» Given task A
Reproduce the part of the passage on horse breeding starting with "A look at the" and going on through "than the rest.".

» Passage to read
* * * *

Dr Doug Hutchins is trying his own version of staying the course. He  made his first appearance at Pedigree Camp on PEI in 2009 and we discussed the breeding of his mare Cocktail Hour and decided that he should try to get Muscle Hill. He did not get in the first time but the following year was accepted and she produced a colt called Martiniwithmuscle who was injured at three after making over $140K and ended up in Sweden. Cocktail Hour missed in 2012 but hit the big leagues in 2013 with Bar Hopping, a winner of $1,385,293, and now a stallion at Hanover Shoe Farms. He has continued with Muscle Hill getting two fillies that he has kept for his broodmare band and now has a fifth one by Muscle Hill, a colt called Cricket Hill, that will likely be in the 2020 Harrisburg sale. Will that colt be the start of another 1 in 4 run ? Don't bet against it.

Now it takes a lot of faith and perseverance to stick to such a plan but for Dr Doug and Mike Andrew it certainly worked out. A Virtue's 2005 foal turned out to be the one very good one in four such breedings with $326K made. She was bred to Boy Band eight times in total, and had two other foals that earned over $150K.  Malimony was a bit slower to get her big winner. She too had eight foals by Boy Band and that 2005 foal, the first of six fillies, was decent for a Maine bred earning $81K, and the fourth foal, also a filly, earned over $230K and had a virtually unbeaten 2 and 3 year old stakes campaign that was a preview of what was to come. The fifth breeding produced a colt and that was a dud and the sixth was Obrigado now with earnings approaching $1.9 million and a winner of 22 consecutive Maine stakes races at two and three. If at first you don't succeed !!

A look at the overall profile of success for Boy Band, who is still breeding with three foals in 2018 including another from A Virtue, shows that the presence of the Arnie Almahurst line in the dams was indeed an important factor in his success with 15 of his top 17 including the top four all exhibiting that maternal connection. But what was in the pedigree of Obrigado that made him so much better than the rest.

* * * *

Stored entries:
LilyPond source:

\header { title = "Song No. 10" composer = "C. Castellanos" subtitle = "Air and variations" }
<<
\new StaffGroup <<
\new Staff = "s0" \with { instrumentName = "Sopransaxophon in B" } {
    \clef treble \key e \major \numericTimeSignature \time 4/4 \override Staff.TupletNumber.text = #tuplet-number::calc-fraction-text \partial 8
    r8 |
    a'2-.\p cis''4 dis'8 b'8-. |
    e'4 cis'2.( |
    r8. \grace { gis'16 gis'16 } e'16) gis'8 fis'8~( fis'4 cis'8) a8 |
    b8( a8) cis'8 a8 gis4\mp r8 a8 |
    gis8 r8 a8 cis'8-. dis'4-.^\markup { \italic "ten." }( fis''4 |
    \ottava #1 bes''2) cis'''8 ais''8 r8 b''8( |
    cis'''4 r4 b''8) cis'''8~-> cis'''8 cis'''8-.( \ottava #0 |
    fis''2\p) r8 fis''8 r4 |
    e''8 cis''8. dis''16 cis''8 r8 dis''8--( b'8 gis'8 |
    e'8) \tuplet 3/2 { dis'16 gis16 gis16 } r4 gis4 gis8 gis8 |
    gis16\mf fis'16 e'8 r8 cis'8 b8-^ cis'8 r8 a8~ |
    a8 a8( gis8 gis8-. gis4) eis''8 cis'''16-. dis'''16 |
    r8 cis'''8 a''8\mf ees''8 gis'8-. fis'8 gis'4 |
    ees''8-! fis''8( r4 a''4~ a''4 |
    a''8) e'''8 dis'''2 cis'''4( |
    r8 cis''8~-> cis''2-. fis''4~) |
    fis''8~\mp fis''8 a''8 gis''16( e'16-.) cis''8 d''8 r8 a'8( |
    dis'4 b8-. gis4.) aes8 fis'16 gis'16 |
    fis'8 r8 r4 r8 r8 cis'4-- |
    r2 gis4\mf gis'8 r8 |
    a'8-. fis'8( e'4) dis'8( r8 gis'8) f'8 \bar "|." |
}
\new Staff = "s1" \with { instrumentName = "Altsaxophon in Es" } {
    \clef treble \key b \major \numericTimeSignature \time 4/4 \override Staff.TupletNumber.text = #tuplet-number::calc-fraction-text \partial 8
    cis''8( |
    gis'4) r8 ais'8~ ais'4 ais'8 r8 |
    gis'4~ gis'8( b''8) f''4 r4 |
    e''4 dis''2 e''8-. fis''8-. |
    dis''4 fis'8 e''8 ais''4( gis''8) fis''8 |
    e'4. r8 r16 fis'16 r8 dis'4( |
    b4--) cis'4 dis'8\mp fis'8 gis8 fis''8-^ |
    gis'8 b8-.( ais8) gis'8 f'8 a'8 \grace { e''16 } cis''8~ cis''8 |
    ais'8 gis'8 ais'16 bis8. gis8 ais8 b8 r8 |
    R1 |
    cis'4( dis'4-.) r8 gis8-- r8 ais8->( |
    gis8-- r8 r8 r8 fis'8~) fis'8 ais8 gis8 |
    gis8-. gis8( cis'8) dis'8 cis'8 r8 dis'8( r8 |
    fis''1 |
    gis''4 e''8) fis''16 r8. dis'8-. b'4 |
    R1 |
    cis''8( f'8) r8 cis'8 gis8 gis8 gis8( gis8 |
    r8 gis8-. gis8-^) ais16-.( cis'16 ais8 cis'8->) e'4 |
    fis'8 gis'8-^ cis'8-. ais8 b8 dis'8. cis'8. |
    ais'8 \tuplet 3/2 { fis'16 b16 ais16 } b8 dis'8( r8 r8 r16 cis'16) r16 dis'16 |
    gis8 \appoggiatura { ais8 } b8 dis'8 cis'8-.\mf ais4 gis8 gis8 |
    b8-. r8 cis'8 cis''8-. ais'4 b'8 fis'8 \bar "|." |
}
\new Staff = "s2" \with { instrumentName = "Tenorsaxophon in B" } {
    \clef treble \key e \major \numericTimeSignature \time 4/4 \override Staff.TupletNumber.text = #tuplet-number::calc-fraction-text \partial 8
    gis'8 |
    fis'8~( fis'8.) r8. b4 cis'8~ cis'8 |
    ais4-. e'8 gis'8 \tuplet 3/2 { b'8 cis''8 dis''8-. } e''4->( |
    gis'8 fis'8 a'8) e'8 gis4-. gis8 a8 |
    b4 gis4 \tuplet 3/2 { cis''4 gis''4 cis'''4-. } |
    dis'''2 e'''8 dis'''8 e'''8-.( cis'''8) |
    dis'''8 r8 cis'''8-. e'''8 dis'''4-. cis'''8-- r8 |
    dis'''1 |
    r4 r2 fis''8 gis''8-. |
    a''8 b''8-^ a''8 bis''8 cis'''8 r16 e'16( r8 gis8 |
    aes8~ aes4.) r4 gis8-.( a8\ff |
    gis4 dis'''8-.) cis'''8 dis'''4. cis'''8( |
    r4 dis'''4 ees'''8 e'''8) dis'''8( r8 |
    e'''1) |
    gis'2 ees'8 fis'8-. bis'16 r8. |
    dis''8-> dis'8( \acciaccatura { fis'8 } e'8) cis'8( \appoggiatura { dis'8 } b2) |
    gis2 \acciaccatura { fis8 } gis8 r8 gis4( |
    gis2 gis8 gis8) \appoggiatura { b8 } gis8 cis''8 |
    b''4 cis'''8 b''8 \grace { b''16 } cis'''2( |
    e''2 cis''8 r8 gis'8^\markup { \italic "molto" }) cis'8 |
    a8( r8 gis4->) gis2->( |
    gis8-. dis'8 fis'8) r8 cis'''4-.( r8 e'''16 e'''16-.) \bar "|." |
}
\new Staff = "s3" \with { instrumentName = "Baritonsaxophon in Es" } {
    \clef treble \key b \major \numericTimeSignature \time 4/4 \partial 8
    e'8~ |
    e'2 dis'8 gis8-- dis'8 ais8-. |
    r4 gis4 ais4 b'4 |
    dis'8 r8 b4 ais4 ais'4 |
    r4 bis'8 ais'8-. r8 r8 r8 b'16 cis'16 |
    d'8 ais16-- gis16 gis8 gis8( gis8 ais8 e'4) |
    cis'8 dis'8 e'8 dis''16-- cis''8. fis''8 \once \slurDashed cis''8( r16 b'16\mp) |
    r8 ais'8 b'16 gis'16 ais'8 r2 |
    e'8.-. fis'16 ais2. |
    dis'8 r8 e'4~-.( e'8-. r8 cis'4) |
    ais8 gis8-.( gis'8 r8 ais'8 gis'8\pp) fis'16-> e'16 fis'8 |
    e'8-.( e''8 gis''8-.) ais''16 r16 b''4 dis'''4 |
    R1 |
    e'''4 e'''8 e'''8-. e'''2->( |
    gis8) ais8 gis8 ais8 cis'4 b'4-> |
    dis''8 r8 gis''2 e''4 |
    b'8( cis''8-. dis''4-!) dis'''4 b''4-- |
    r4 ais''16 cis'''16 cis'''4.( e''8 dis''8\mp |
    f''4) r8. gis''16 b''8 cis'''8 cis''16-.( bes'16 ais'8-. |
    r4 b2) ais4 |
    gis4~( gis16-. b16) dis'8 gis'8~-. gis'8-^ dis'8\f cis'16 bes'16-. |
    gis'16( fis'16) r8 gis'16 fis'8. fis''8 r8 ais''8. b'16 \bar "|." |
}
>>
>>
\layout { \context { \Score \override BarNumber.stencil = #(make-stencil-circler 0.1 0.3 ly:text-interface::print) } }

* * * *

» Given task B
Pull out and copy every line of the listing that contains the string "appoggiatura".

» Exercise response A
A look at the overall profile of success for Boy Band, who is still breeding with three foals in 2018 including another from A Virtue, shows that the presence of the Arnie Almahurst line in the dams was indeed an important factor in his success with 15 of his top 17 including the top four all exhibiting that maternal connection. But what was in the pedigree of Obrigado that made him so much better than the rest.

» Exercise response B
    gis8 \appoggiatura { ais8 } b8 dis'8 cis'8-.\mf ais4 gis8 gis8 |
    dis''8-> dis'8( \acciaccatura { fis'8 } e'8) cis'8( \appoggiatura { dis'8 } b2) |
    gis2 gis8 gis8) \appoggiatura { b8 } gis8 cis''8 |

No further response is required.